5 Vorsätze für Ihr Recruiting, um die Sie in 2020 nicht herumkommen

Der Januar ist die Zeit, in der wir alle mit guten Vorsätzen ins neue Jahr starten. Auch Sie als Recruiter machen sich in dem frisch angebrochenen Jahr so Ihre Gedanken, was Sie verändern könnten? Der Zeitpunkt könnte nicht besser gewählt sein. Denn die aktuellen Trends im Recruiting haben das Zeug, die Personalbeschaffung komplett auf links zu drehen. Es war noch nie so einfach, Talente zu erreichen und zu begeistern. Wir haben 5 Trendthemen zusammengestellt, die Sie sich einmal genauer ansehen sollten.

Von Sonja Dietz   

Vorsatz Nummer eins: Mehr Videos im Recruiting

Ein Bild sagt bekanntlich mehr als tausend Worte. Entsprechend müsste ein Video eigentlich mehr als tausend Bilder sagen. So ist es tatsächlich auch: Videoclips transportieren in nur einer Minute, wofür 1,8 Millionen geschriebene Wörter notwendig wären. Das ist kein Witz, sondern das Ergebnis ernsthafter wissenschaftlicher Forschung. Nachzulesen ist diese Erkenntnis in der Studie How Video Will Take Over the World.
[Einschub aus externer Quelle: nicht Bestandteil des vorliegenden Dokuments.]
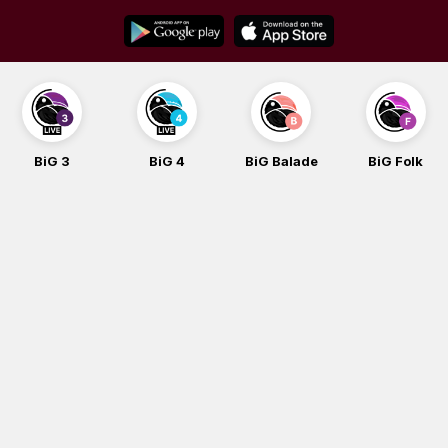
Skip
to
content
BiG 4
BiG Balade
BiG Folk
BiG iG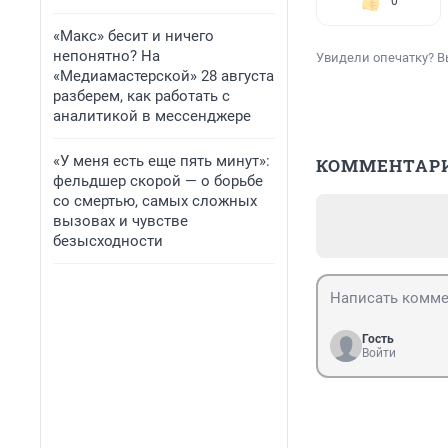
0
«Макс» бесит и ничего
непонятно? На
Увидели опечатку? В
«Медиамастерской» 28 августа
разберем, как работать с
аналитикой в мессенджере
«У меня есть еще пять минут»:
КОММЕНТАР
фельдшер скорой — о борьбе
со смертью, самых сложных
вызовах и чувстве
безысходности
Гость
Войти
Warum ist das so? Dafür gibt es viele Gründe. Zum Beispiel:

  1. Videos sind mehrdimensional – sie bestehen aus bewegten Bildern, Ton und Musik. Diese Verbindung ermöglicht es, selbst komplexe Informationen in sehr kurzer Zeit zu vermitteln.
  2. Hinzu kommt: Die enthaltene Musik, Mimik, Gestik, verschiedene Tonlagen oder bestimmte Farben transportieren nicht nur Fakten. Sie lösen auch verschiedene Emotionen aus. Und diese sind wie Kleber für das Gedächtnis: Inhalte, die wir mit Freude, Trauer, Angst oder Wut verbinden, haften länger in unseren grauen Zellen.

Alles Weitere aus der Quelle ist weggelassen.